Sir Keir Starmer reshuffled his top team on Monday, giving his deputy a long-awaited more high profile role in his shadow cabinet.
It follows calls from some Labour MPs to give Ms Rayner “a proper job to get her teeth into” rather than her previous roles as shadow secretary of state for the future of work and chancellor of the Duchy of Lancaster.
She will now oversee a major departmental brief opposite Michael Gove. Ms Rayner was directly elected to be deputy leader by party members, meaning she keeps that position no matter what.
The Labour leader’s shake-up came as MPs returned to Parliament after the summer recess and saw the promotion of a number of Blairite MPs.
Hilary Benn was appointed shadow Northern Ireland secretary, while Pat McFadden was promoted to the chancellor of the Duchy of Lancaster and national campaign coordinator roles.
Peter Kyle, who worked as a special adviser in the Cabinet Office under Blair, was moved to oversee the science, innovation and technology brief.
Liz Kendall was promoted to shadow work and pensions minister, having previously held the social care minister brief.
Meanwhile Croydon North MP Steve Reed was pushed out of his shadow justice secretary role and replaced by Shabana Mahmmod, who had impressed MPs in her previous role as national campaign coordinator.

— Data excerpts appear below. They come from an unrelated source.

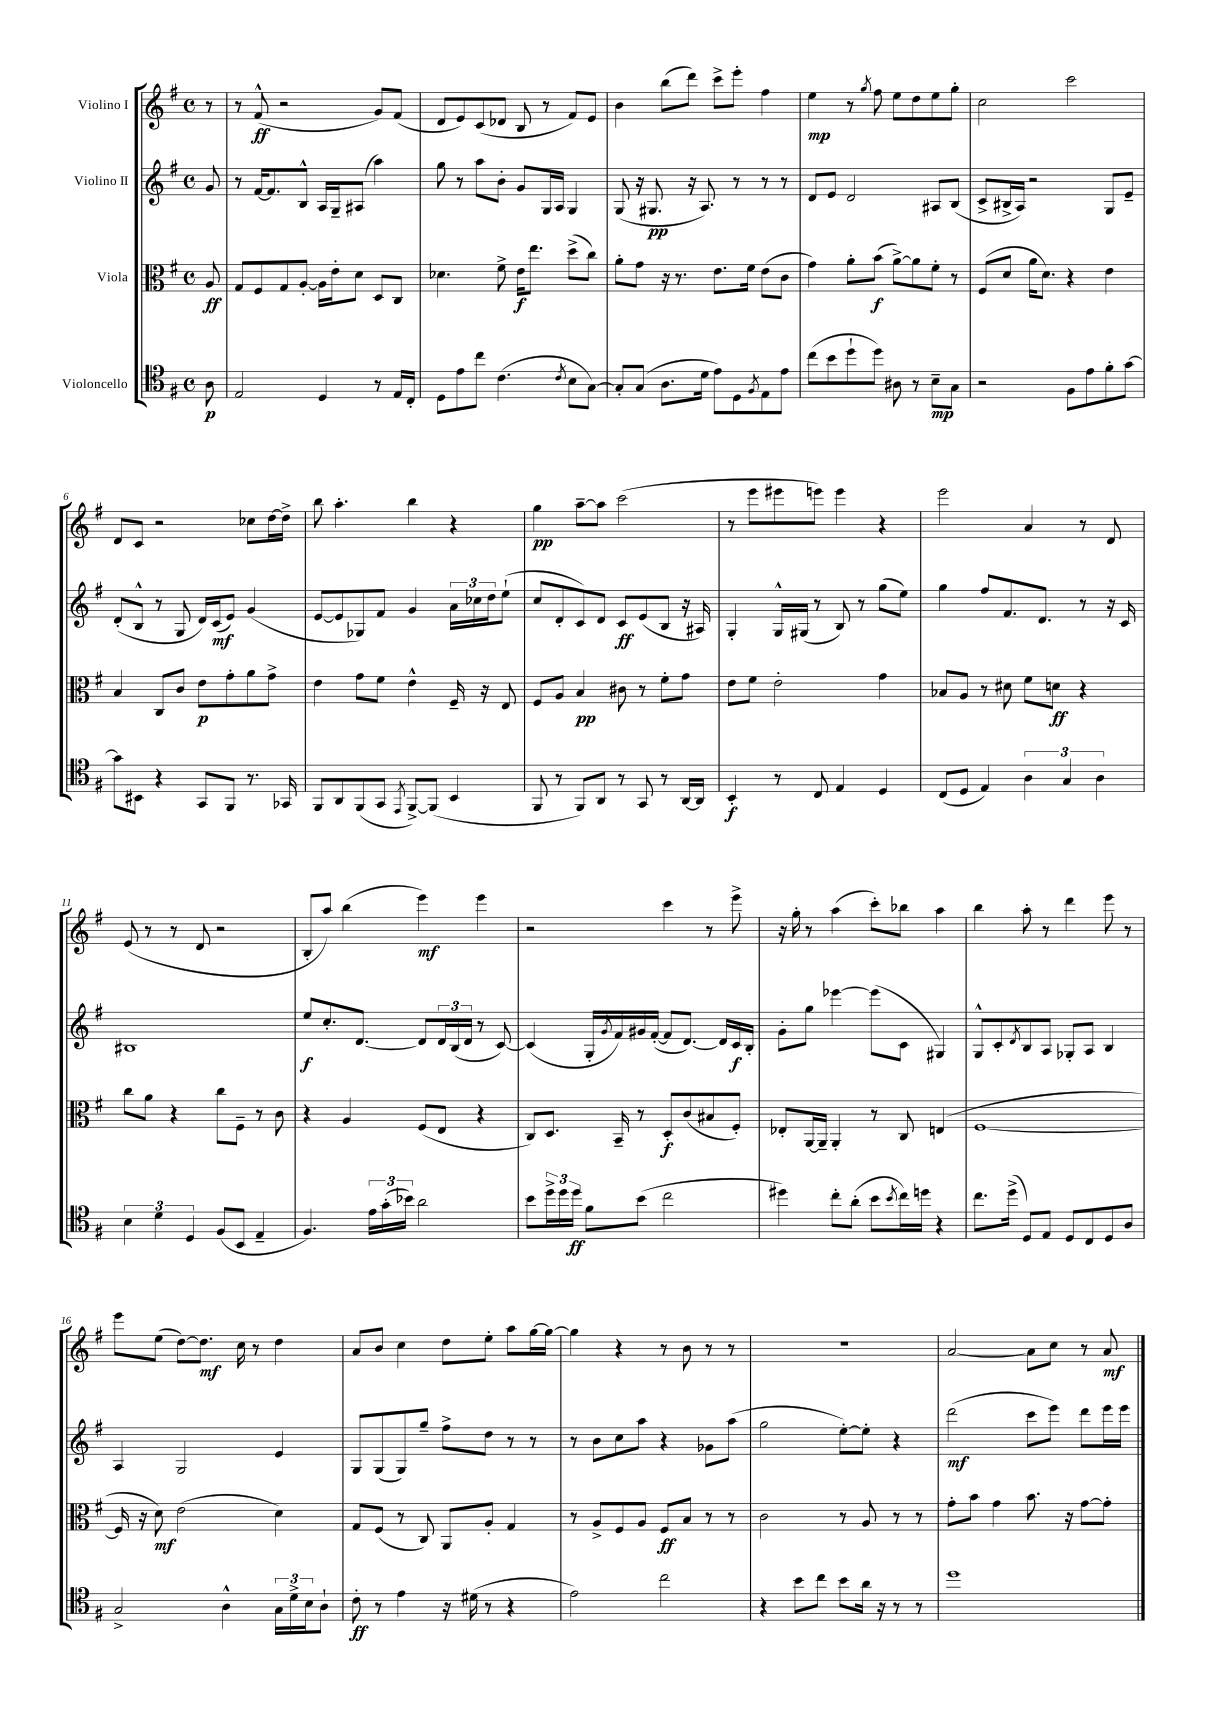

**kern	**dynam	**kern	**dynam	**kern	**dynam	**kern	**dynam
*part4	*part4	*part3	*part3	*part2	*part2	*part1	*part1
*staff4	*staff4	*staff3	*staff3	*staff2	*staff2	*staff1	*staff1
*I"Violoncello	*	*I"Viola	*	*I"Violino II	*	*I"Violino I	*
*clefC4	*	*clefC3	*	*clefG2	*	*clefG2	*
*k[f#]	*	*k[f#]	*	*k[f#]	*	*k[f#]	*
*M4/4	*	*M4/4	*	*M4/4	*	*M4/4	*
*met(c)	*	*met(c)	*	*met(c)	*	*met(c)	*
=	=	=	=	=	=	=	=
8A\	p	8A/	ff	8g/	.	8r	.
=1	=1	=1	=1	=1	=1	=1	=1
2E/	.	8G/L	.	8r	.	8r	.
.	.	8F#/	.	[16f#/KL	.	(8f#^^/	ff
.	.	.	.	8.f#/]	.	.	.
.	.	8G/	.	.	.	2r	.
.	.	[8A'/J	.	8B^^/J	.	.	.
4D/	.	16A\LL]	.	16A/LL	.	.	.
.	.	16e'\J	.	16G~/J	.	.	.
.	.	8d\J	.	(8A#X/J	.	.	.
8r	.	8D/L	.	4aa\)	.	8g/L)	.
16E/LL	.	8C/J	.	.	.	(8f#/J	.
16C'/JJ	.	.	.	.	.	.	.
=2	=2	=2	=2	=2	=2	=2	=2
8D\L	.	4.d-X\	.	8gg\	.	8d/L	.
8e\	.	.	.	8r	.	8e/)	.
8cc\J	.	.	.	8aa\L	.	(8c/	.
(4.c\	.	8f#^\	.	8b'\J	.	8d-X/J	.
.	.	16e\KL	f	8g/L	.	8B/	.
.	.	8.ee\J	.	.	.	.	.
.	.	.	.	16G/L	.	8r	.
.	.	.	.	16A/JJ	.	.	.
8qc/	.	.	.	.	.	.	.
8B\L	.	(8dd^\L	.	4G/	.	8f#/L)	.
[8G\J)	.	8cc\J)	.	.	.	8e/J	.
=3	=3	=3	=3	=3	=3	=3	=3
8G'/L]	.	8a'\L	.	(8G/	.	4b\	.
(8G/J	.	8g\J	.	16r	.	.	.
.	.	.	.	8.G#X/	pp	.	.
8.A\L	.	16r	.	.	.	(8bb\L	.
.	.	8.r	.	.	.	.	.
.	.	.	.	16r	.	8ddd\J)	.
16d\Jk	.	.	.	8.A/)	.	.	.
8e\L)	.	8.e\L	.	.	.	8ccc^\L	.
8D\	.	.	.	8r	.	8eee'\J	.
.	.	16f#\Jk	.	.	.	.	.
8qF#/	.	.	.	.	.	.	.
8E\	.	(8e\L	.	8r	.	4ff#\	.
8e\J	.	8c\J	.	8r	.	.	.
=4	=4	=4	=4	=4	=4	=4	=4
(8cc\L	.	4g\)	.	8d/L	.	4ee\	mp
8b\	.	.	.	8e/J	.	.	.
8dd`\	.	8a'\L	.	2d/	.	8r	.
.	.	.	.	.	.	8qgg/	.
8dd\J)	.	(8b\J	f	.	.	8ff#\	.
8A#X\	.	[8a^\L)	.	.	.	8ee\L	.
8r	.	8a\]	.	.	.	8dd\	.
8B~\L	mp	8f#'\J	.	8A#X/L	.	8ee\	.
8G\J	.	8r	.	(8B/J	.	8gg'\J	.
=5	=5	=5	=5	=5	=5	=5	=5
2r	.	(8F#/L	.	8c^/L	.	2cc\	.
.	.	8d/J	.	16B#X^/L	.	.	.
.	.	.	.	16A/JJ)	.	.	.
.	.	16a\KL	.	2r	.	.	.
.	.	8.d\J)	.	.	.	.	.
8F#\L	.	4r	.	.	.	2ccc\	.
8e\	.	.	.	.	.	.	.
8f#'\	.	4e\	.	8G/L	.	.	.
[8g\J	.	.	.	8e~/J	.	.	.
!!LO:LB:g=z
=6	=6	=6	=6	=6	=6	=6	=6
8g\L]	.	4B/	.	(8d'/L	.	8d/L	.
8BB#X\J	.	.	.	8B^^/J	.	8c/J	.
4r	.	8C/L	.	8r	.	2r	.
.	.	8c/J	.	8G/	.	.	.
8GG/L	.	8e\L	p	16d/LL)	.	.	.
.	.	.	.	(16c/J	mf	.	.
8FF#/J	.	8g'\	.	8e/J)	.	.	.
8.r	.	8a\	.	(4g/	.	8cc-X\L	.
.	.	8g^\J	.	.	.	[16dd\L	.
16GG-X/	.	.	.	.	.	16dd^\JJ]	.
=7	=7	=7	=7	=7	=7	=7	=7
8FF#/L	.	4e\	.	[8e/L	.	8bb\	.
8AA/	.	.	.	8e/]	.	4.aa'\	.
(8FF#/	.	8g\L	.	8G-X/)	.	.	.
8GG/J	.	8f#\J	.	8f#/J	.	.	.
8qEE/	.	.	.	.	.	.	.
[8FF#^/L)	.	4e^^\	.	4g/	.	4bb\	.
(8FF#/J]	.	.	.	.	.	.	.
4BB/	.	16F#~/	.	24a\LL	.	4r	.
.	.	.	.	24cc-X\	.	.	.
.	.	16r	.	.	.	.	.
.	.	.	.	24dd\J	.	.	.
.	.	8E/	.	(8ee`\J	.	.	.
=8	=8	=8	=8	=8	=8	=8	=8
8FF#/	.	8F#/L	.	8cc/L	.	4gg\	pp
8r	.	8A/J	.	8d'/	.	.	.
8FF#/L)	.	4B/	pp	8c/)	.	[8aa~\L	.
8AA/J	.	.	.	8d/J	.	8aa\J]	.
8r	.	8c#X\	.	8c/L	ff	(2ccc\	.
8GG/	.	8r	.	(8e/	.	.	.
8r	.	8f#'\L	.	8B/J	.	.	.
[16AA/LL	.	8g\J	.	16r	.	.	.
16AA/JJ]	.	.	.	16A#X/)	.	.	.
=9	=9	=9	=9	=9	=9	=9	=9
4BB'/	f	8e\L	.	4G'/	.	8r	.
.	.	8f#\J	.	.	.	8eee\L	.
8r	.	2e'\	.	16G^^/LL	.	8eee#X\	.
.	.	.	.	(16G#X/JJ	.	.	.
8C/	.	.	.	8r	.	8eeen\J)	.
4E/	.	.	.	8B/)	.	4eee\	.
.	.	.	.	8r	.	.	.
4D/	.	4g\	.	(8gg\L	.	4r	.
.	.	.	.	8ee\J)	.	.	.
=10	=10	=10	=10	=10	=10	=10	=10
(8C/L	.	8B-X/L	.	4gg\	.	2eee\	.
8D/J	.	8A/J	.	.	.	.	.
4E/)	.	8r	.	8ff#/L	.	.	.
.	.	8d#X\	.	8.f#/	.	.	.
6A\	.	8f#\L	.	.	.	4a/	.
.	.	.	.	8.d/J	.	.	.
.	.	8dn\J	ff	.	.	.	.
6G/	.	.	.	.	.	.	.
.	.	4r	.	8r	.	8r	.
6A\	.	.	.	.	.	.	.
.	.	.	.	16r	.	8d/	.
.	.	.	.	16c/	.	.	.
!!LO:LB:g=z
=11	=11	=11	=11	=11	=11	=11	=11
6B\	.	8cc\L	.	1B#X	.	(8e/	.
.	.	8a\J	.	.	.	8r	.
6d\	.	.	.	.	.	.	.
.	.	4r	.	.	.	8r	.
6D/	.	.	.	.	.	.	.
.	.	.	.	.	.	8d/	.
(8F#/L	.	8cc\L	.	.	.	2r	.
8BB/J	.	8F#~\J	.	.	.	.	.
4E~/	.	8r	.	.	.	.	.
.	.	8c\	.	.	.	.	.
=12	=12	=12	=12	=12	=12	=12	=12
4.F#/)	.	4r	.	8ee/L	f	8B'/L	.
.	.	.	.	8.cc'/	.	8aa/J)	.
.	.	4A/	.	.	.	(4bb\	.
.	.	.	.	[8.d/J	.	.	.
24e\LL	.	.	.	.	.	.	.
(24g'\	.	.	.	.	.	.	.
24b-X\JJ)	.	.	.	.	.	.	.
2a\	.	(8F#/L	.	8d/L]	.	4eee\)	mf
.	.	8E/J	.	24d/L	.	.	.
.	.	.	.	(24B/	.	.	.
.	.	.	.	24d/JJ	.	.	.
.	.	4r	.	8r	.	4eee\	.
.	.	.	.	[8c/)	.	.	.
=13	=13	=13	=13	=13	=13	=13	=13
8b\L	.	8C/L)	.	(4c/]	.	2r	.
24dd^\L	.	8.D/J	.	.	.	.	.
24dd\	.	.	.	.	.	.	.
24dd\JJ	ff	.	.	.	.	.	.
8f#\L	.	.	.	16G'/LL	.	.	.
.	.	.	.	8qg/	.	.	.
.	.	16BB~/	.	16f#/)	.	.	.
(8b\J	.	8r	.	16g#X/	.	.	.
.	.	.	.	([16f#'/JJ	.	.	.
2cc\	.	8D'/L	f	8f#/L]	.	4ccc\	.
.	.	(8c/	.	[8.d/J)	.	.	.
.	.	8B#X/	.	.	.	8r	.
.	.	.	.	16d/LL]	.	.	.
.	.	8F#'/J)	.	16c/	f	8eee^\	.
.	.	.	.	16B'/JJ	.	.	.
=14	=14	=14	=14	=14	=14	=14	=14
4dd#X\)	.	8E-X'/L	.	8g'\L	.	16r	.
.	.	.	.	.	.	16gg'\	.
.	.	[16AA/L	.	8gg\J	.	8r	.
.	.	16AA~/JJ]	.	.	.	.	.
8cc'\L	.	4AA'/	.	[4eee-X\	.	(4aa\	.
(8a'\J	.	.	.	.	.	.	.
8b\L	.	8r	.	(8eee-\L]	.	8ccc'\L)	.
8qb/	.	.	.	.	.	.	.
16cc\L)	.	8C/	.	8c\J	.	8bb-X\J	.
16ddn\JJ	.	.	.	.	.	.	.
4r	.	(4En/	.	4G#X/)	.	4aa\	.
=15	=15	=15	=15	=15	=15	=15	=15
8.cc\L	.	[1F#	.	8G^^/L	.	4bb\	.
.	.	.	.	8c'/	.	.	.
(16dd^\Jk	.	.	.	.	.	.	.
.	.	.	.	8qd/	.	.	.
8D/L)	.	.	.	8B/	.	8aa'\	.
8E/J	.	.	.	8A/J	.	8r	.
8D/L	.	.	.	8G-X'/L	.	4ddd\	.
8C/	.	.	.	8A/J	.	.	.
8D/	.	.	.	4B/	.	8eee\	.
8A/J	.	.	.	.	.	8r	.
!!LO:LB:g=z
=16	=16	=16	=16	=16	=16	=16	=16
2G^/	.	16F#/]	.	4A/	.	8eee\L	.
.	.	16r	.	.	.	.	.
.	.	8d\)	mf	.	.	(8ee\J	.
.	.	(2e\	.	2G/	.	[8dd\L)	.
.	.	.	.	.	.	8.dd\J]	mf
4A^^\	.	.	.	.	.	.	.
.	.	.	.	.	.	16cc\	.
.	.	.	.	.	.	8r	.
24G\LL	.	4d\)	.	4e/	.	4dd\	.
24d^\	.	.	.	.	.	.	.
24B\J	.	.	.	.	.	.	.
8A`\J	.	.	.	.	.	.	.
=17	=17	=17	=17	=17	=17	=17	=17
8c'\	ff	8G/L	.	8G/L	.	8a/L	.
8r	.	(8F#/J	.	(8G/	.	8b/J	.
4e\	.	8r	.	8G/)	.	4cc\	.
.	.	8C/)	.	8gg~/J	.	.	.
16r	.	8AA/L	.	8ff#^\L	.	8dd\L	.
(16d#X\	.	.	.	.	.	.	.
8r	.	8A'/J	.	8dd\J	.	8ee'\J	.
4r	.	4G/	.	8r	.	8aa\L	.
.	.	.	.	8r	.	[16gg\L	.
.	.	.	.	.	.	16gg\JJ_	.
=18	=18	=18	=18	=18	=18	=18	=18
2e\)	.	8r	.	8r	.	4gg\]	.
.	.	8A^/L	.	8b\L	.	.	.
.	.	8F#/	.	8cc\	.	4r	.
.	.	8A/J	.	8aa\J	.	.	.
2cc\	.	8F#/L	ff	4r	.	8r	.
.	.	8B/J	.	.	.	8b\	.
.	.	8r	.	8g-X\L	.	8r	.
.	.	8r	.	(8aa\J	.	8r	.
=19	=19	=19	=19	=19	=19	=19	=19
4r	.	2c\	.	2gg\	.	1r	.
8b\L	.	.	.	.	.	.	.
8cc\J	.	.	.	.	.	.	.
8b\L	.	8r	.	[8ee'\L)	.	.	.
16a\Jk	.	8A/	.	8ee'\J]	.	.	.
16r	.	.	.	.	.	.	.
8r	.	8r	.	4r	.	.	.
8r	.	8r	.	.	.	.	.
=20	=20	=20	=20	=20	=20	=20	=20
1dd	.	8g'\L	.	(2ddd\	mf	[2a/	.
.	.	8b\J	.	.	.	.	.
.	.	4g\	.	.	.	.	.
.	.	8.b\	.	8ccc\L	.	8a\L]	.
.	.	.	.	8eee\J)	.	8cc\J	.
.	.	16r	.	.	.	.	.
.	.	[8g\L	.	8ddd\L	.	8r	.
.	.	8g'\J]	.	16eee\L	.	8a/	mf
.	.	.	.	16eee\JJ	.	.	.
==	==	==	==	==	==	==	==
*-	*-	*-	*-	*-	*-	*-	*-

Rosena Allin-Khan was out as shadow mental health minister.
“You made clear that you do not see a space for a mental health portfolio in a Labour cabinet,” she said in a letter to Sir Keir.
Jim McMahon was the first to go on Monday morning, stepping down from his shadow environment secretary post, which was handed to Mr Reed.
The Oldham MP said he remained “a firm supporter of Keir and the project we have built to offer Britain an electable Labour government”.
Thangam Debbonaire was handed the shadow culture, media and sport secretary role, replacing Lucy Powell who was appointed shadow leader of the House of Commons.
The Labour leader’s was not expected to move his most senior team, with shadow chancellor Rachel Reeves, shadow health secretary Wes Streeting and shadow home secretary Yvette Cooper all staying put.
It comes as the school crumbling concrete scandal prompted Labour to revive its series of controversial attack adverts on the prime minister .
A new poster on Sunday featured Rishi Sunak face alongside the tagline: “Do you think your child’s school should be safe? Rishi Sunak doesn’t.”
It follows similar ads earlier this year, which had accused Mr Sunak of not wanting child sex abusers to be jailed.
The Government is also facing another awkward by-elections later this year.
Tory former whip Chris Pincher has lost his appeal against an eight-week suspension from the Commons following allegations he drunkenly groped two men at London’s exclusive Carlton Club last year.
It paves the way for a potential by-election in his Tamworth seat.
Ministers on Monday are also expected to move the writ to hold a vote in Mid Bedfordshire, the seat vacated by Nadine Dorries.
The Liberal Democrats are favourite to win the formally safe Conservative seat.
The party’s chief whip Wendy Chamberlain said: “The Conservatives have left the people of Mid Bedfordshire without proper representation for over a year. Rishi Sunak wanted to delay another humiliating defeat for the Conservative Party for as long as possible and we forced his hand.”
Mr Sunak had a mini Cabinet re-shuffle last week in which he avoided major changes but gave new appointments to close allies Grant Shapps and Claire Coutinho.
Some expect the PM to carry out a wider Government reshuffle in the coming months.
Both leaders are now gearing up for annual party conference season in October and look to getting their top teams in shape for the next general election, expected next year.